• _Activity_:
Return only the lines below starting at the line containing "image of tumor" and ending at the line containing "image of human", both included, exactly as they are and with no pictures.

• _Excerpted records_:
Content starts

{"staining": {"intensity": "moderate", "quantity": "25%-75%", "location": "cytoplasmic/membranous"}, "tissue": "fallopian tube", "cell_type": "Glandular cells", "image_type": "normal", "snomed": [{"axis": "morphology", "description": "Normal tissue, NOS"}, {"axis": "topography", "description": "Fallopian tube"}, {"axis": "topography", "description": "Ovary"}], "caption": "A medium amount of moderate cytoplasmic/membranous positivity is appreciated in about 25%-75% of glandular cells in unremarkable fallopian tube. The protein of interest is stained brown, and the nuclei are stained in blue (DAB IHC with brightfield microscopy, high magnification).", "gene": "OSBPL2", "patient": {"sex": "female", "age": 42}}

Content ends
Content starts

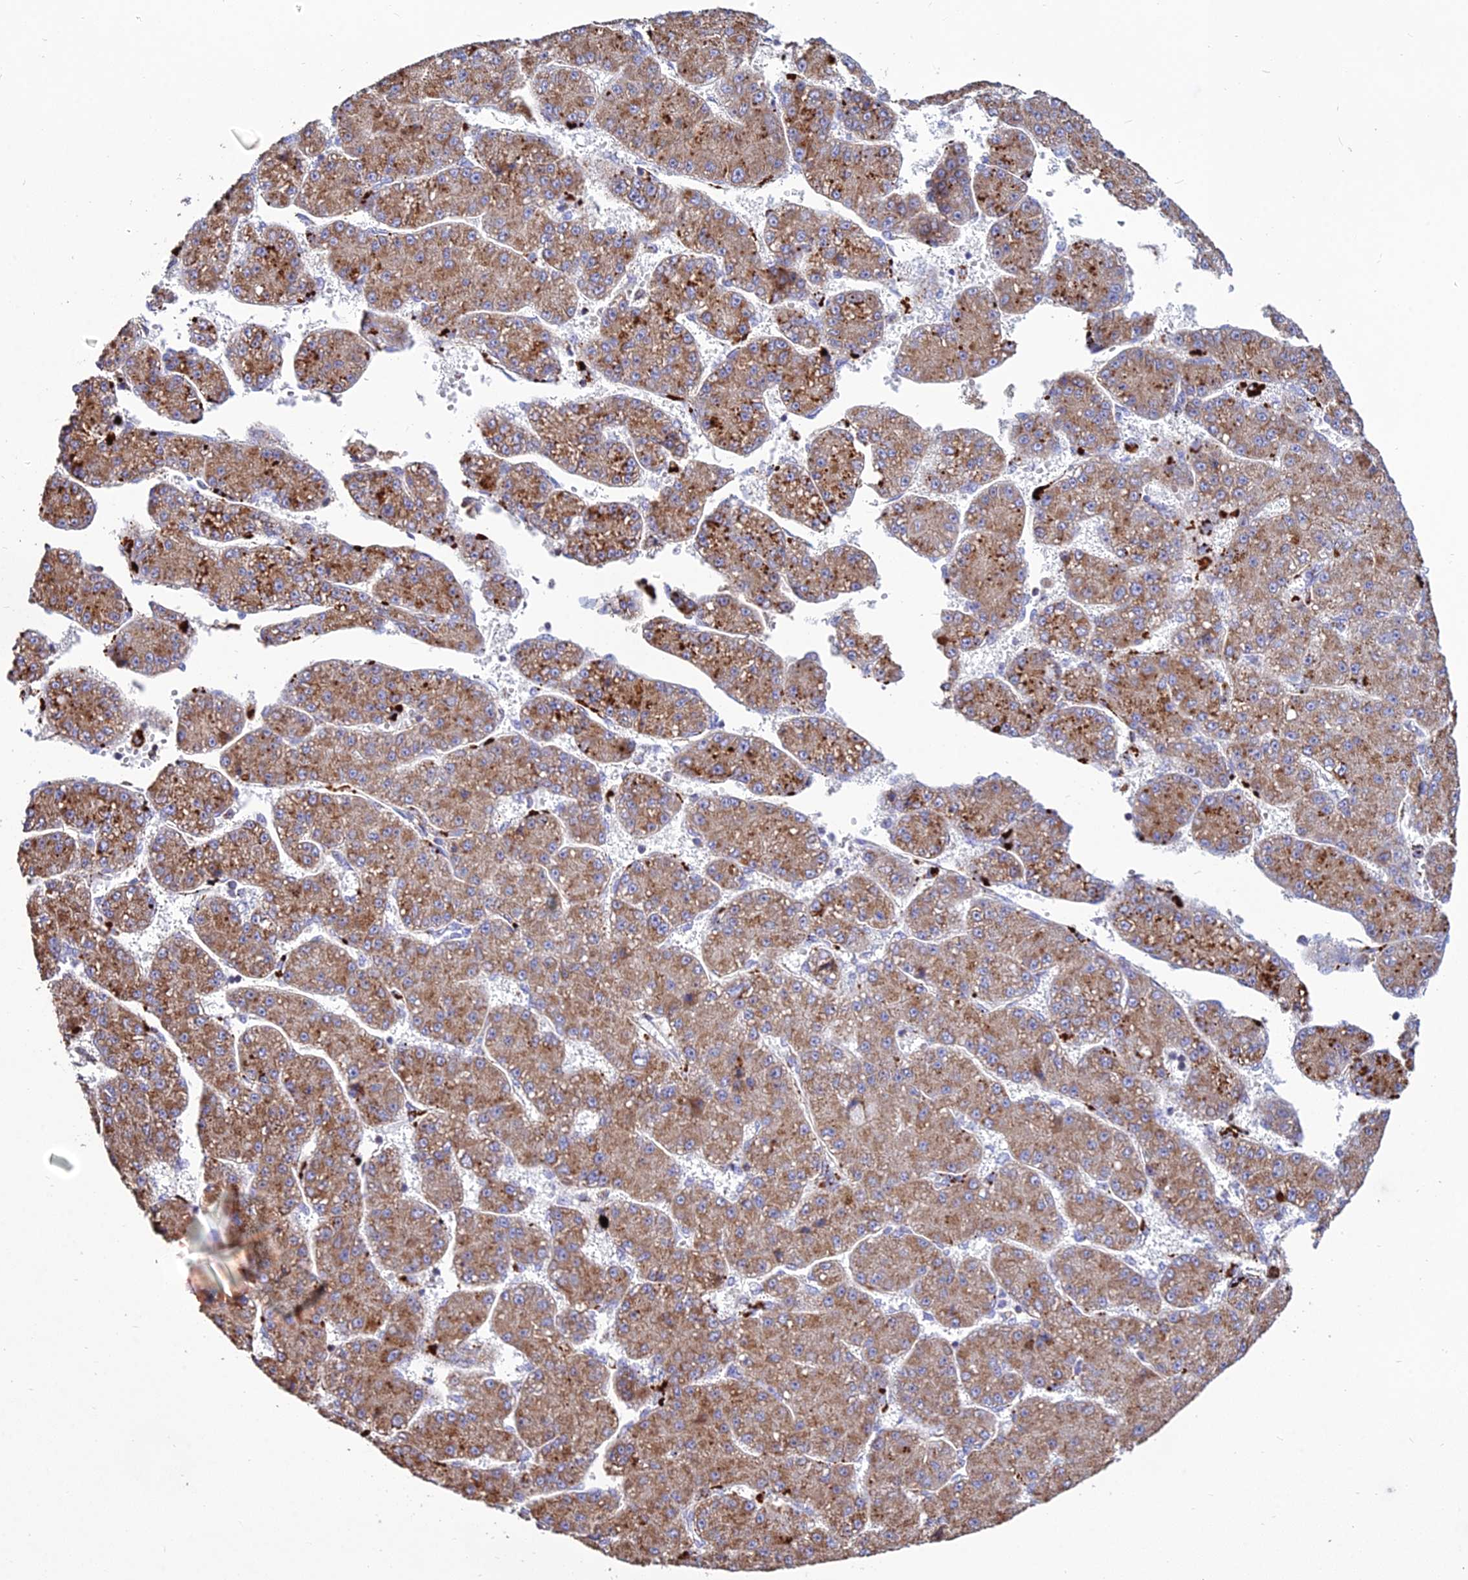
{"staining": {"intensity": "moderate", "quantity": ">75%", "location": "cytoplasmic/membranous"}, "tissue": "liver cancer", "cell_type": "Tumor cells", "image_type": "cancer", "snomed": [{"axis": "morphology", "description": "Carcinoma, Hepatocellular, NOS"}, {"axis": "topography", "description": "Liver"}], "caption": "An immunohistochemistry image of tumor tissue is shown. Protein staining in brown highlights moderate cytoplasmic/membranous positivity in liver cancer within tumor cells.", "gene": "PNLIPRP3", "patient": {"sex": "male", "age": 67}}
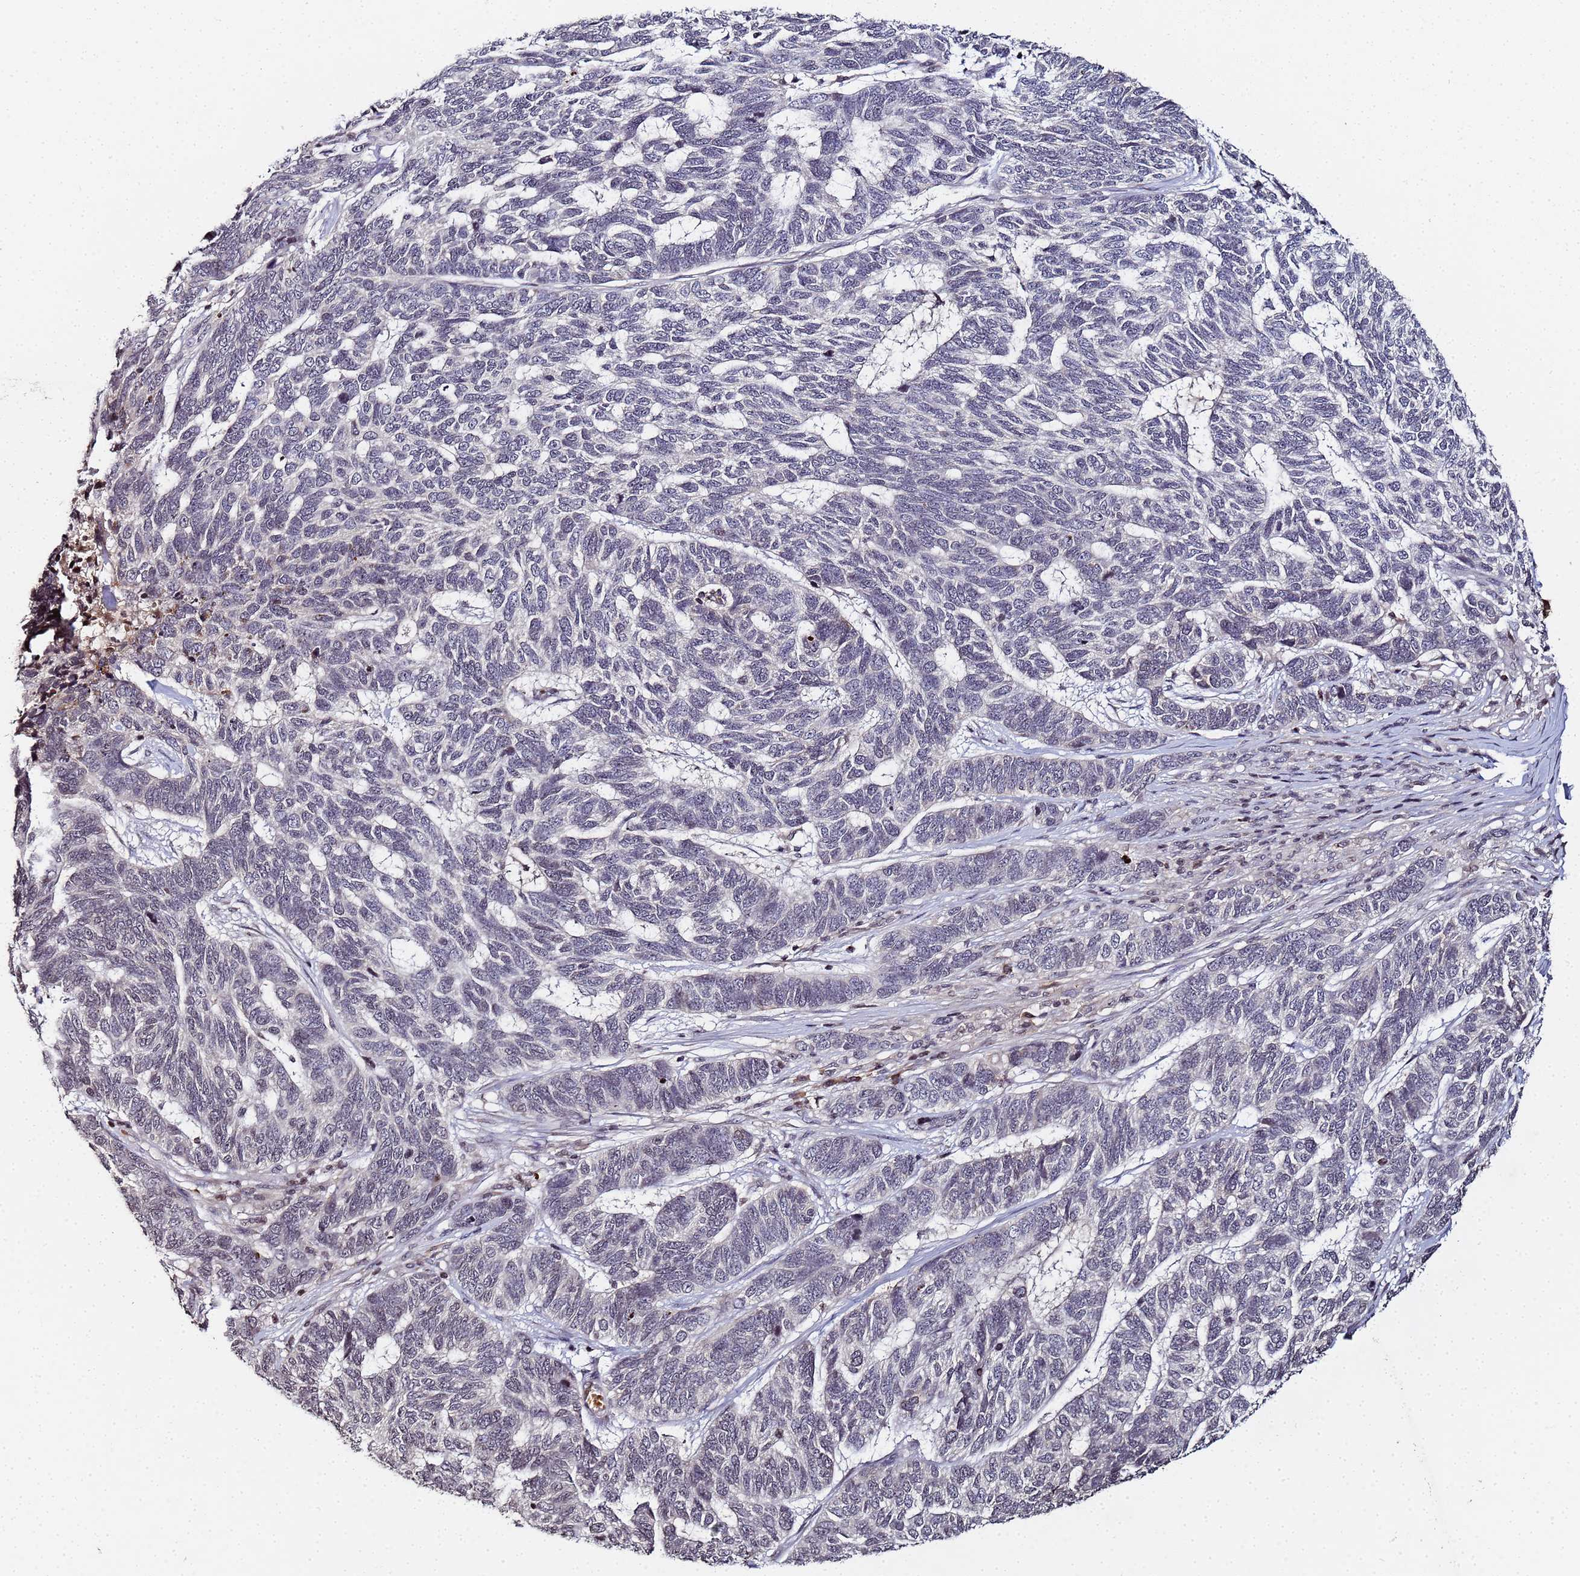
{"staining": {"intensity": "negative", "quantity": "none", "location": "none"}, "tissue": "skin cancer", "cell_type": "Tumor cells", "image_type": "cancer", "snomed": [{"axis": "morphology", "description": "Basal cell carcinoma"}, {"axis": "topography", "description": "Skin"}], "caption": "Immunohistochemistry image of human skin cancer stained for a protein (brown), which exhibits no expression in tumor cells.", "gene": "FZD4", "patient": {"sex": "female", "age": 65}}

Content ends

• _Exercise answer_:
{"staining": {"intensity": "moderate", "quantity": ">75%", "location": "cytoplasmic/membranous"}, "tissue": "liver cancer", "cell_type": "Tumor cells", "image_type": "cancer", "snomed": [{"axis": "morphology", "description": "Carcinoma, Hepatocellular, NOS"}, {"axis": "topography", "description": "Liver"}], "caption": "An immunohistochemistry image of tumor tissue is shown. Protein staining in brown highlights moderate cytoplasmic/membranous positivity in liver cancer within tumor cells.", "gene": "PNLIPRP3", "patient": {"sex": "male", "age": 67}}
{"staining": {"intensity": "negative", "quantity": "none", "location": "none"}, "tissue": "skin cancer", "cell_type": "Tumor cells", "image_type": "cancer", "snomed": [{"axis": "morphology", "description": "Basal cell carcinoma"}, {"axis": "topography", "description": "Skin"}], "caption": "Immunohistochemistry image of human skin cancer stained for a protein (brown), which exhibits no expression in tumor cells.", "gene": "FZD4", "patient": {"sex": "female", "age": 65}}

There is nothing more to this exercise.